The practice is notice and release or notice and return. Or even notice and allow. There’s no force in any of this. It’s gentle consistency that leads to natural abidance. Keep coming back to this time after time until quite naturally you’ll find that you never leave it and you remain forever as That.


Why wish for anything past this moment? This moment is full enough. Vast and full.


Know that underneath all the “drudgery and broken dreams” is the Self. So when you find yourself broken open and cracked-up and you and your world have collapsed, there is Self.

Rest there as That.


Find the bliss of the Self. Find the source of happiness and peace inside you. Find God in your heart. And in doing so you see the sacred everywhere in everything.


Bliss is already here. But all our habitual conditioned focus on outwardness at the expense of the living ground of our experiencing robs us of our sense of fullness and joy. We need to unlearn the habits of attention and seeking that actually lead us away from our intrinsic happiness.

Unfortunately the whole edifice of human life is constructed on the notion of filling a (mis)perceived lack in ourselves. And when push comes to shove we tend to insist on continuing forth in the outward direction on the off-chance that one day it will finally pay off. Good luck with that.

Examining the process of desiring itself is fascinating. The presence of desire offers a world of information and insight. Wanting, born of perceived lack, enacted through a proxy, is dissolved in the clarity that what we truly want is always already present. So desire is born of misperception and misapprehension.

And so we could use the presence of desire as a jumping off point to return to its source and experience its fulfilment.
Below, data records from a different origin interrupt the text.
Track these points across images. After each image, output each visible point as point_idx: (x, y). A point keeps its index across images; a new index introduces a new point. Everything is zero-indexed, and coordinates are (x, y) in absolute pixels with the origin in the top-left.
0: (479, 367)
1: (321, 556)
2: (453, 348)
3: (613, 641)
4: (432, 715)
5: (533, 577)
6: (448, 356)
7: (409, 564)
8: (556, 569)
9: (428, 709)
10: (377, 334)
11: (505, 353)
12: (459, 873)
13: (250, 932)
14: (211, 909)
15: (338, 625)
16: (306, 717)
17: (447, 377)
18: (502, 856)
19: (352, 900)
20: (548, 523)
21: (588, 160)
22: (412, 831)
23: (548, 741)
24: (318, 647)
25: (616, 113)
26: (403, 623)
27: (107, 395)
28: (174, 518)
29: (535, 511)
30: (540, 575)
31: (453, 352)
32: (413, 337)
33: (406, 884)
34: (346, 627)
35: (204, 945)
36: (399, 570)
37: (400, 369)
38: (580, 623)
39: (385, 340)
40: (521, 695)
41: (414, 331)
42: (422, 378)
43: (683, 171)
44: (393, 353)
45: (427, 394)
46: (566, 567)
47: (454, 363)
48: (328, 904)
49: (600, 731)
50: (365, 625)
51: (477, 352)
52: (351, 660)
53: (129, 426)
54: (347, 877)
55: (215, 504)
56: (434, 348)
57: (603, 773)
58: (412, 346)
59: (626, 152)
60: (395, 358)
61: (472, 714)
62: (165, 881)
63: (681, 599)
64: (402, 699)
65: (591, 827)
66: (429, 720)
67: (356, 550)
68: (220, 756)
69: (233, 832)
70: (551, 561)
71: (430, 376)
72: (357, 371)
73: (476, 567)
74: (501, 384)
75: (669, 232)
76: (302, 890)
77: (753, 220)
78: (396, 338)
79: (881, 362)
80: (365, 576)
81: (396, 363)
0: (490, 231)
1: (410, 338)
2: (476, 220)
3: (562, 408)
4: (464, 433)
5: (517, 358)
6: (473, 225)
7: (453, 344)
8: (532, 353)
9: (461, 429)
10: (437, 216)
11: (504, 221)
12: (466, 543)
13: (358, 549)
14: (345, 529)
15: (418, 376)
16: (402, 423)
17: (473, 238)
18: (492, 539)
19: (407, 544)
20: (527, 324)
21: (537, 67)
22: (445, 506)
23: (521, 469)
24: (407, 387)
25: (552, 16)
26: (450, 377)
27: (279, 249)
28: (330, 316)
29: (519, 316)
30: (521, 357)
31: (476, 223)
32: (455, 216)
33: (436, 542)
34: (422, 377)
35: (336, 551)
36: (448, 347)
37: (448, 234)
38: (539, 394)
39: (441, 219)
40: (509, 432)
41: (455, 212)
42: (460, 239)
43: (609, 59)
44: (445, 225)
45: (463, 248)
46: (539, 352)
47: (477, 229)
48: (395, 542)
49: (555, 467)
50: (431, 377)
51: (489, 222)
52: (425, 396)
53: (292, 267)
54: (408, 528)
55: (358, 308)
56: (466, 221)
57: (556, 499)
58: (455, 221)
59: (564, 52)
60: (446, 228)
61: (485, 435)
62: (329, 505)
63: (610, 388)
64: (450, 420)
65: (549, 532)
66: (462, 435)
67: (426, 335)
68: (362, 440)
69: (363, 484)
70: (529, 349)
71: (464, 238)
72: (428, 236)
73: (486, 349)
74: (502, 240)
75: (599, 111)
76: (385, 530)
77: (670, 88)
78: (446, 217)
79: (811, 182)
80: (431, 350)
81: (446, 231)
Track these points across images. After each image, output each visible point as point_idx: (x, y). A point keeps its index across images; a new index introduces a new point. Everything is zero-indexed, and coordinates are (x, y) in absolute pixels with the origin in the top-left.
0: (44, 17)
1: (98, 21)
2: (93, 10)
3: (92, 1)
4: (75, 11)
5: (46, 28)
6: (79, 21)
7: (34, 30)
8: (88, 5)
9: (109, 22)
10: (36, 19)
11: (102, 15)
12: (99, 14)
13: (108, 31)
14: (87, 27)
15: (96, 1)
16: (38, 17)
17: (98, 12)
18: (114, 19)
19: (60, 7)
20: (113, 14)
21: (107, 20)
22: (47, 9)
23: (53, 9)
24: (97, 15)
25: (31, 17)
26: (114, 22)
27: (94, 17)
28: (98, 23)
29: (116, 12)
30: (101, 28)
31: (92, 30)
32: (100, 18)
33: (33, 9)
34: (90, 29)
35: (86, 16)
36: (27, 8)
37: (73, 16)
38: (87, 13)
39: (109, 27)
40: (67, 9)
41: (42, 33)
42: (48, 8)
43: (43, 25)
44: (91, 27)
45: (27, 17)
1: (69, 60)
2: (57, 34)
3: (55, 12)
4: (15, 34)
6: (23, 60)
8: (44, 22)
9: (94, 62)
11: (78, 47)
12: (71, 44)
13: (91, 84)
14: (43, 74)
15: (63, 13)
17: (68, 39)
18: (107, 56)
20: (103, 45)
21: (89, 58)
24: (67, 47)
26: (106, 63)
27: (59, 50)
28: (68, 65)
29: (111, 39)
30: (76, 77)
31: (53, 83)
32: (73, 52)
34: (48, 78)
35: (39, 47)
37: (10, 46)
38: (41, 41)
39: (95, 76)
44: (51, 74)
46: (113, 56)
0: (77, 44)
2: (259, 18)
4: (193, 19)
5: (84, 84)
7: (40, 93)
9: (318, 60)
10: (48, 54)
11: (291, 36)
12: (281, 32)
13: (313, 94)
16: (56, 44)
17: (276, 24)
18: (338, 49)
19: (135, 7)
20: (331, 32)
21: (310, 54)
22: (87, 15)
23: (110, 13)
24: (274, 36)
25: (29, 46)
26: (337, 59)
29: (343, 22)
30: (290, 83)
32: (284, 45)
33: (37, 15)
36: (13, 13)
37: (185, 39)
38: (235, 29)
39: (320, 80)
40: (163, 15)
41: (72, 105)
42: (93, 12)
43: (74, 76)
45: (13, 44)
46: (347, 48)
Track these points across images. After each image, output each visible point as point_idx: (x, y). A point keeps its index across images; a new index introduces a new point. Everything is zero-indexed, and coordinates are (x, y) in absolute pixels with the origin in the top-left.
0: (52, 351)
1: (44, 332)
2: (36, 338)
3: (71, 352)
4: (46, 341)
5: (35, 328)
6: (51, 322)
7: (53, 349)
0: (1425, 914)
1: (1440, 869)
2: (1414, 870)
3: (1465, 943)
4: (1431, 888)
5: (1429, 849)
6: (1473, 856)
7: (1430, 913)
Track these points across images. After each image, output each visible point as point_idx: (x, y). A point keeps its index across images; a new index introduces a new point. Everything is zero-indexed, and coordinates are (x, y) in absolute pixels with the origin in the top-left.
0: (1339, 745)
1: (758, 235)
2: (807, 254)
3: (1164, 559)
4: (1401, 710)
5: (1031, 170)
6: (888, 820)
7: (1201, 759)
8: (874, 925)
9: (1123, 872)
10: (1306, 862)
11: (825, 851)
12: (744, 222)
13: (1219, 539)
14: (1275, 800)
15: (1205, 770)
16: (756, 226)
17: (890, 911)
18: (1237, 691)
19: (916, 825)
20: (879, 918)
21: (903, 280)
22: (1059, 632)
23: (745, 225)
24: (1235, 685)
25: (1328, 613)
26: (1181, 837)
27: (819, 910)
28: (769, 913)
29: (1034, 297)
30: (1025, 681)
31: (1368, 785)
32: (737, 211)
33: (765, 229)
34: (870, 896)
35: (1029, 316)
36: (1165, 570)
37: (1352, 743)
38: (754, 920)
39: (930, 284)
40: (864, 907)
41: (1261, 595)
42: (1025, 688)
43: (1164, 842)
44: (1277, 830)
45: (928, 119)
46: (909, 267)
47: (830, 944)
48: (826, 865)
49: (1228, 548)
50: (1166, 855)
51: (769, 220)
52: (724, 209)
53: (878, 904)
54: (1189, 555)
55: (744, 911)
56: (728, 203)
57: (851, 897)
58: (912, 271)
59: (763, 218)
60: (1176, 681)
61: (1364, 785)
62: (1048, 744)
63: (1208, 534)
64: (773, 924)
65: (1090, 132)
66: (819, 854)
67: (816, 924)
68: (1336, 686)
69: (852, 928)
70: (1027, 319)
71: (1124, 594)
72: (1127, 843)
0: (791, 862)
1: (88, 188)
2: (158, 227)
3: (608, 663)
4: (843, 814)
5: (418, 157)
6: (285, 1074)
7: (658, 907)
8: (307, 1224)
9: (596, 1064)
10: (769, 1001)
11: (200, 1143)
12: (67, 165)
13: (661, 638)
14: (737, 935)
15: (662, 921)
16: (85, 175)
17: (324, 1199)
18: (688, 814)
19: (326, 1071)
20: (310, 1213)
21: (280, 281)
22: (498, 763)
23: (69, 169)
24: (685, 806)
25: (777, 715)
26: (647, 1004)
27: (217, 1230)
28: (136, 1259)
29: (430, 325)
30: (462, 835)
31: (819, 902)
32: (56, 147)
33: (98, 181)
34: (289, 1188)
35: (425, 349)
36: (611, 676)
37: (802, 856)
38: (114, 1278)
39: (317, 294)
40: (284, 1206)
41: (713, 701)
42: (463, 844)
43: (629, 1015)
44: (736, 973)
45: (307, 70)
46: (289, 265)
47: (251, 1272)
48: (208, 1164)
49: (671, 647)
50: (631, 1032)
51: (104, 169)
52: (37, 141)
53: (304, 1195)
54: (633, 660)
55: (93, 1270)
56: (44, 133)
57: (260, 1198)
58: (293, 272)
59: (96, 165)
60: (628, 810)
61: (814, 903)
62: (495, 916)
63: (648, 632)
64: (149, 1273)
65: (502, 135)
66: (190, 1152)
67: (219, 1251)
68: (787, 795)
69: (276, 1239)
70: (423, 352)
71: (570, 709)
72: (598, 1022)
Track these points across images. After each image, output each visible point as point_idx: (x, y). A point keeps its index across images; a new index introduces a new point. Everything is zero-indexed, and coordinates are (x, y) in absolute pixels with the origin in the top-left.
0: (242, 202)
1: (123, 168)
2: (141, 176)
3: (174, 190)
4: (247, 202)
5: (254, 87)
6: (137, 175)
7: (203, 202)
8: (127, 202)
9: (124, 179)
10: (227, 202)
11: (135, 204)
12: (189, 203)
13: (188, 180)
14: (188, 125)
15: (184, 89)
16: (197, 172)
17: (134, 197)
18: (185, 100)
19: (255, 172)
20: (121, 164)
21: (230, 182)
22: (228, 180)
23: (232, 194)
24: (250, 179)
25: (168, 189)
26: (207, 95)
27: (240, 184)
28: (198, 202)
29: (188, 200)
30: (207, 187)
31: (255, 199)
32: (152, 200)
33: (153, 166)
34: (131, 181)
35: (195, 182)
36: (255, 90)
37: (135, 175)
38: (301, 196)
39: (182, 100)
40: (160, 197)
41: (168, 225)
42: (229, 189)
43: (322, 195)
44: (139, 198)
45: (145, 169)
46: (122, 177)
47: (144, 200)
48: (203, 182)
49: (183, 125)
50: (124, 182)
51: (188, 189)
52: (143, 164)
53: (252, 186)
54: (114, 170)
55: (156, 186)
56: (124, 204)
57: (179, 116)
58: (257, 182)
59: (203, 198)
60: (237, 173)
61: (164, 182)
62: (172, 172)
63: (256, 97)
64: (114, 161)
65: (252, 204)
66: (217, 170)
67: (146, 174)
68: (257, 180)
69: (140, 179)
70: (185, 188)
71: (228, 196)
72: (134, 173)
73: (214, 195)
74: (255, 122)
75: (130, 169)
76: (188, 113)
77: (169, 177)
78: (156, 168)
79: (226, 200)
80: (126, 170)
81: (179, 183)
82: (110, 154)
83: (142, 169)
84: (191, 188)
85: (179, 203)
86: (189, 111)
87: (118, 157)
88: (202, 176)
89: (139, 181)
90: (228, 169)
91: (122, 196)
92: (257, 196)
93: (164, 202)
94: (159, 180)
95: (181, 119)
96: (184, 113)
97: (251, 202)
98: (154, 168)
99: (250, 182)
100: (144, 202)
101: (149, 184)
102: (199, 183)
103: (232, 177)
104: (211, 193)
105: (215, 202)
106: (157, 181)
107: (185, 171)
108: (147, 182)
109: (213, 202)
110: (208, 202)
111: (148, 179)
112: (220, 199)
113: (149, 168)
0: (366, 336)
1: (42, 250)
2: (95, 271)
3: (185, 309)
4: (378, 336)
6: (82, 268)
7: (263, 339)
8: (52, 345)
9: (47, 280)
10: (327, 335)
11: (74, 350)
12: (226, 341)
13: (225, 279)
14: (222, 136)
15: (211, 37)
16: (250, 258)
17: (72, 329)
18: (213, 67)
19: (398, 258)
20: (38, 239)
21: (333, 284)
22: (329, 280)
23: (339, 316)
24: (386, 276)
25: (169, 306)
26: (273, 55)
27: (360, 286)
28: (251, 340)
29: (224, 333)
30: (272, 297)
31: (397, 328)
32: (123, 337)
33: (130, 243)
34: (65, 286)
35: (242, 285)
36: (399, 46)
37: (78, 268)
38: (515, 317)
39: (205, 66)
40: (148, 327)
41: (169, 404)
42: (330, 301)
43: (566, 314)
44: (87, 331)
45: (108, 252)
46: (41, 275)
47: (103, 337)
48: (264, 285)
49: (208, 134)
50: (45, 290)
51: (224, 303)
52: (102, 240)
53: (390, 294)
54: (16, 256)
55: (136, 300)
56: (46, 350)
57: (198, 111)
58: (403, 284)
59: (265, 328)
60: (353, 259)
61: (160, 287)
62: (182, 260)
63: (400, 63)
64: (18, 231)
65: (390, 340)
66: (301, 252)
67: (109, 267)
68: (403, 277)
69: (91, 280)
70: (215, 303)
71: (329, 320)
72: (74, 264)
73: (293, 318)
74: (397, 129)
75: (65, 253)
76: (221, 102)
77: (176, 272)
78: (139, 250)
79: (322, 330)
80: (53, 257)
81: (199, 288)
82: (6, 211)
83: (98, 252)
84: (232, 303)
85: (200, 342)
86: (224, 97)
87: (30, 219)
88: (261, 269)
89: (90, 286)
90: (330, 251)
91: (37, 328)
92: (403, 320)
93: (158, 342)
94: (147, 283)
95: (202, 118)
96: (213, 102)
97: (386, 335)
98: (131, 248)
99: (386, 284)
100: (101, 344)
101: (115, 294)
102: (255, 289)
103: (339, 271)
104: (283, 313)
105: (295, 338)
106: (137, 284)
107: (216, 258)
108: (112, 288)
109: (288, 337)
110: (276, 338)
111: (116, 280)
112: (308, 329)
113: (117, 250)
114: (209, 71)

It’s all a question of which direction we go when faced with the arising of a desire: outwards into the field of endless seeking, or inwards to the desire’s source and thereby to its fulfilment and dissolution.

(The common objection to this way of thinking is that by not following our desires out into ‘the world’ and seeking to fulfil them that way we’ll all end up on sofas all day and nothing will ever get done. But life goes on and it’s worth making the distinction between lack-based wanting and inspired action.)


I met a guy once who cured his smoking addiction by sleeping all the time. Every time he wanted a cigarette he’d just go to bed and sleep. He did this for about two years until finally the addiction was out of his system, both body and mind.

But this demonstrated that his fervent desire didn’t need to be fulfilled and instead of giving in to its proximate fulfilment he short-circuited the whole thing by opting out of consciousness altogether until it passed.

He was certainly original.


Most people just don’t know how to sit with strong emotions or feelings without either acting-out on them, suppressing them or avoiding them by trying to change them. They don’t seem to be able or willing to just let them be present without adding to or interfering with them.